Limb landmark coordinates
↓↓↓

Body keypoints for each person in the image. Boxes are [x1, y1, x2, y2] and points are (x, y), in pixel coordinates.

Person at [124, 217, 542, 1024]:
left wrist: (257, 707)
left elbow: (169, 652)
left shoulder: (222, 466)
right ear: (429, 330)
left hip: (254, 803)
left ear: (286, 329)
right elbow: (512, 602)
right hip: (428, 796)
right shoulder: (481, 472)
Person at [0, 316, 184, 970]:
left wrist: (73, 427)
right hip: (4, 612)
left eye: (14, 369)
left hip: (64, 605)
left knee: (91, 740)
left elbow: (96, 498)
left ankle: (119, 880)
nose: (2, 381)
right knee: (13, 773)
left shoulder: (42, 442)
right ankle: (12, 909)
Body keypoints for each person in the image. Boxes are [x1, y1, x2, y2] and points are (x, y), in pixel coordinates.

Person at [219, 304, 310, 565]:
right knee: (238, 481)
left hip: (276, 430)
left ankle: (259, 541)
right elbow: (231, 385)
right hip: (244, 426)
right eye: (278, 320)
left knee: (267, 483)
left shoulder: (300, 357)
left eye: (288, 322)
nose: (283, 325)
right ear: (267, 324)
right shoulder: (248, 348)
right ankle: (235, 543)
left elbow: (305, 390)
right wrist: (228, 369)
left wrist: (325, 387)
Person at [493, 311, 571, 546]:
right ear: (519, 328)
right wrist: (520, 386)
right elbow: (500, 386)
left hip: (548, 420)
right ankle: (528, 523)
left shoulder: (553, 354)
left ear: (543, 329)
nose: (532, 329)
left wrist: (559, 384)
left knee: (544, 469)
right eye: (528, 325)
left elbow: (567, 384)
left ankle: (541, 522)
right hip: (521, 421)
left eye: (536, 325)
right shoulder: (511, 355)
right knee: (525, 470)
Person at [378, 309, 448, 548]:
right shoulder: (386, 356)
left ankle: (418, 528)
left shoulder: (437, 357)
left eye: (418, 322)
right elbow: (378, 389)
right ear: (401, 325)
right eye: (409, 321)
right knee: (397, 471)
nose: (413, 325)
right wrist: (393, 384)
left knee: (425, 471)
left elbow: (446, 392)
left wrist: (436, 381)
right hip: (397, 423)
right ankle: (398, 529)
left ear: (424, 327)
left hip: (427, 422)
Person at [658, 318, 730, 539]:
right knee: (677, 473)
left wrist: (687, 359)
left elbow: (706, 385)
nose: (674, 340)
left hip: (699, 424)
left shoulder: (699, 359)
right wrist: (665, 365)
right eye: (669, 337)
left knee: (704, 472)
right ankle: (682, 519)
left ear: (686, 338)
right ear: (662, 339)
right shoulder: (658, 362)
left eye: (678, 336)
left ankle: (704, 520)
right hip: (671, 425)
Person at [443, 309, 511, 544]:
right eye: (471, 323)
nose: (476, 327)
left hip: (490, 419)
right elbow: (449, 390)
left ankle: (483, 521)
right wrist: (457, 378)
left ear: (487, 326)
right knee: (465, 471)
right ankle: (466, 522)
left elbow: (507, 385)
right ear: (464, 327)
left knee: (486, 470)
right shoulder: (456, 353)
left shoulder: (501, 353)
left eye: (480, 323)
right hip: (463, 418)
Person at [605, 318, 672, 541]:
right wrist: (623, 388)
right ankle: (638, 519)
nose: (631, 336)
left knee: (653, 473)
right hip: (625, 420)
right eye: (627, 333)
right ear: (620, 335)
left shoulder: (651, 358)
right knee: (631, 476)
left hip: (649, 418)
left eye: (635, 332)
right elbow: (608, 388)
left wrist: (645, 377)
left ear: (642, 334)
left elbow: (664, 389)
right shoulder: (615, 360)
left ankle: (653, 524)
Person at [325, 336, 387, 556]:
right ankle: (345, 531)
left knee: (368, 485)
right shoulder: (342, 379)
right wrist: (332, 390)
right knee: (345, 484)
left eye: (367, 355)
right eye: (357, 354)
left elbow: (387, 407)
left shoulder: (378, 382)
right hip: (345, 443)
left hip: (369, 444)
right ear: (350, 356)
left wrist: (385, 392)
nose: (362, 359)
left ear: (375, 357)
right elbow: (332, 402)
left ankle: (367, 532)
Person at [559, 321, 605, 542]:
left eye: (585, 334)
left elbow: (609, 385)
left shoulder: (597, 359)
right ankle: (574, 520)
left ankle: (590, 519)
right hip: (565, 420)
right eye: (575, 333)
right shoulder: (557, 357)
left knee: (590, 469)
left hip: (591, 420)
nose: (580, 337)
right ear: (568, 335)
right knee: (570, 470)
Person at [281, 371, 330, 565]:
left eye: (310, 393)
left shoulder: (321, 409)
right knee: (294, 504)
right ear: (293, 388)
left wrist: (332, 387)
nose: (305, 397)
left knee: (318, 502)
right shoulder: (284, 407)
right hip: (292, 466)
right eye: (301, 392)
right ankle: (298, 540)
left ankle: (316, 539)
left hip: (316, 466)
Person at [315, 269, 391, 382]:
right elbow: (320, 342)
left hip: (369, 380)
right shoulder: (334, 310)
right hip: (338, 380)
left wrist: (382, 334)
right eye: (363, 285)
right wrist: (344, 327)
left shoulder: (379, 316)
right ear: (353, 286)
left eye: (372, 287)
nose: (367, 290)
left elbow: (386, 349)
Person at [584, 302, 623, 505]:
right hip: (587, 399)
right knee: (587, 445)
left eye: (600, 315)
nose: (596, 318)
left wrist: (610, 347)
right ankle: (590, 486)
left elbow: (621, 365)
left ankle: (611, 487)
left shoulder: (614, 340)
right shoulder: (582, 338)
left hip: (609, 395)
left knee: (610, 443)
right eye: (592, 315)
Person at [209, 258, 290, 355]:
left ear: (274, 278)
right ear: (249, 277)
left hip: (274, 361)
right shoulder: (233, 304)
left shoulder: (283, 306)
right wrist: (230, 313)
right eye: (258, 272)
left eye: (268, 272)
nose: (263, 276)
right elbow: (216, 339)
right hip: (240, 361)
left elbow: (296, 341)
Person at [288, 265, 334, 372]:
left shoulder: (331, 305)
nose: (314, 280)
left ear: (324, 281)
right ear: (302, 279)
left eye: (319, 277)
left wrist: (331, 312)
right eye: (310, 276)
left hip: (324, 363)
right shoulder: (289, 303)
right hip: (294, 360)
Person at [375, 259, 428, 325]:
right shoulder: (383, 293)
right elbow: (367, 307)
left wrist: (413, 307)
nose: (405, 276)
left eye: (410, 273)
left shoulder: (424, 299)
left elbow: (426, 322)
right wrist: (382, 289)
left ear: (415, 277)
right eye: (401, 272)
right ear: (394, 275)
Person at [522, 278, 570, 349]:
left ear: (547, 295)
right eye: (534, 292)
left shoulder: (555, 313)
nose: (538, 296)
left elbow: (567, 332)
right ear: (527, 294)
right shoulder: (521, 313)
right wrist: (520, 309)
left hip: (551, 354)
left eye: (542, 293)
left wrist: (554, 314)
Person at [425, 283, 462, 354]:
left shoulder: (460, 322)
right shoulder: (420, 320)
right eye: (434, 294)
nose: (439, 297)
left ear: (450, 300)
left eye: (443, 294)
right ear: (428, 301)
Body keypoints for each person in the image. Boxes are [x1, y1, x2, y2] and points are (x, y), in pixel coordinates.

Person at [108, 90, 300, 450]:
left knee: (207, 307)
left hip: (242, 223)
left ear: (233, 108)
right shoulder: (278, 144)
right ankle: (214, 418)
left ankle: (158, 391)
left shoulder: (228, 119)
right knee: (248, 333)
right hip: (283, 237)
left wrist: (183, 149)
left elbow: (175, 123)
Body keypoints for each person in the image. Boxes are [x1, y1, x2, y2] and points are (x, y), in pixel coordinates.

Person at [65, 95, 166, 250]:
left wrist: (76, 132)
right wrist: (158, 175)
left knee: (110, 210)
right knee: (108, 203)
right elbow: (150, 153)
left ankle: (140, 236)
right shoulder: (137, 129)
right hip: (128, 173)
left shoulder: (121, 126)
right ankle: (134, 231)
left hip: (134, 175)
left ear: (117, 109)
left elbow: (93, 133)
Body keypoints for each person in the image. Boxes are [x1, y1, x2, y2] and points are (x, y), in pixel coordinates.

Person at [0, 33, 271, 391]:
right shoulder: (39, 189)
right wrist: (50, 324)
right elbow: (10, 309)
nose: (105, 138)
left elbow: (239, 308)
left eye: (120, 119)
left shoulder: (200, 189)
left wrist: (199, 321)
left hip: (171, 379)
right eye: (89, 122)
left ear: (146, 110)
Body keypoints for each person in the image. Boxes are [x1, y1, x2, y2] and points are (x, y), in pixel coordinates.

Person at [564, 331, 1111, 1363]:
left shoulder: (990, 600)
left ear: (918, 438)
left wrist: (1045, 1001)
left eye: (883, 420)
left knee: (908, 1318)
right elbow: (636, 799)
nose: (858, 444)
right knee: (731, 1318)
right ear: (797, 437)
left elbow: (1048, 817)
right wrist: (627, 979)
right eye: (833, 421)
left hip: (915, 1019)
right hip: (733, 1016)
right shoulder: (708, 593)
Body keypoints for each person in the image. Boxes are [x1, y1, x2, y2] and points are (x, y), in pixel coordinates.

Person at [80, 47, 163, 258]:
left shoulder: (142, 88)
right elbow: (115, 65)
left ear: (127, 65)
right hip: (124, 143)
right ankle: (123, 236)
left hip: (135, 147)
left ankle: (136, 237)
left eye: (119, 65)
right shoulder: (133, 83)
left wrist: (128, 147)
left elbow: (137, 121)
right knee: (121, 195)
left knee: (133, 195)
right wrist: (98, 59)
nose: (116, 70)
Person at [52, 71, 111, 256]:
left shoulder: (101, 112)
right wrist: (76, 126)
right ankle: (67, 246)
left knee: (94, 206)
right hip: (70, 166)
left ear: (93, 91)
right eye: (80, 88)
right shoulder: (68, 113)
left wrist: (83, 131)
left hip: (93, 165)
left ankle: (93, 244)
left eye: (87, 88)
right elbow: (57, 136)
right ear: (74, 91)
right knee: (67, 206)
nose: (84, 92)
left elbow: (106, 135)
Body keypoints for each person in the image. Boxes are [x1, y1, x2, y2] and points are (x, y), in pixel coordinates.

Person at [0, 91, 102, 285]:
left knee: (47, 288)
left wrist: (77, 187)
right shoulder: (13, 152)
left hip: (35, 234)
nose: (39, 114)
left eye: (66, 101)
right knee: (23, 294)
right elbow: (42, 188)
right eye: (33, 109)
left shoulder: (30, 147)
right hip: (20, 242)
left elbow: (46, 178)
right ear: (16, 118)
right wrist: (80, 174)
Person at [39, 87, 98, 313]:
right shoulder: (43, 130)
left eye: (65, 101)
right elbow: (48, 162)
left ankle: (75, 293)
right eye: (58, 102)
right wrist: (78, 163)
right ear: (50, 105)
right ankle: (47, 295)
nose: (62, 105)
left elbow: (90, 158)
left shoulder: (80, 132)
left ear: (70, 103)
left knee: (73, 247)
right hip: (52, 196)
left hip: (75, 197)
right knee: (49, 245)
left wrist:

↑↑↑

* _How to complete this task_
Using the data above, extract exactly the lines from the one that holds "right wrist: (520, 386)" to the one that holds "right hip: (397, 423)", both ends included, and no others.

* _Result below_
right wrist: (520, 386)
right elbow: (500, 386)
left hip: (548, 420)
right ankle: (528, 523)
left shoulder: (553, 354)
left ear: (543, 329)
nose: (532, 329)
left wrist: (559, 384)
left knee: (544, 469)
right eye: (528, 325)
left elbow: (567, 384)
left ankle: (541, 522)
right hip: (521, 421)
left eye: (536, 325)
right shoulder: (511, 355)
right knee: (525, 470)
Person at [378, 309, 448, 548]:
right shoulder: (386, 356)
left ankle: (418, 528)
left shoulder: (437, 357)
left eye: (418, 322)
right elbow: (378, 389)
right ear: (401, 325)
right eye: (409, 321)
right knee: (397, 471)
nose: (413, 325)
right wrist: (393, 384)
left knee: (425, 471)
left elbow: (446, 392)
left wrist: (436, 381)
right hip: (397, 423)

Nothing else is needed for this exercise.